→ **Work instructions**
Reproduce the records word for word, apart from the images they contain.

→ **Material provided**

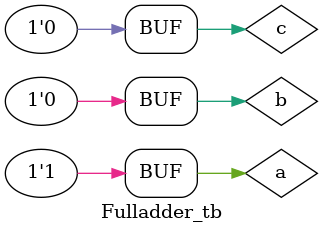
<source format=v>
module Fulladder_tb();
	reg a;
	reg b;
	reg c;
	wire sum;
	wire carry;
	
Fulladder uut (
		.a(a), 
		.b(b), 
		.c(c), 
		.sum(sum), 
		.carry(carry)
	);

	initial 
          begin
		   a = 0;
		   b = 0;
		   c = 0;
		   #10;
		   {a,b,c}=3'b101;
		   #20;
		   {a,b,c}=3'b011;
		    #20;
	      	    {a,b,c}=3'b100;
		     #100;
	  end
      
endmodule

</source>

→ **Solved exercise**
<source format=v>
module Fulladder_tb();
	reg a;
	reg b;
	reg c;
	wire sum;
	wire carry;
	
Fulladder uut (
		.a(a), 
		.b(b), 
		.c(c), 
		.sum(sum), 
		.carry(carry)
	);

	initial 
          begin
		   a = 0;
		   b = 0;
		   c = 0;
		   #10;
		   {a,b,c}=3'b101;
		   #20;
		   {a,b,c}=3'b011;
		    #20;
	      	    {a,b,c}=3'b100;
		     #100;
	  end
      
endmodule

</source>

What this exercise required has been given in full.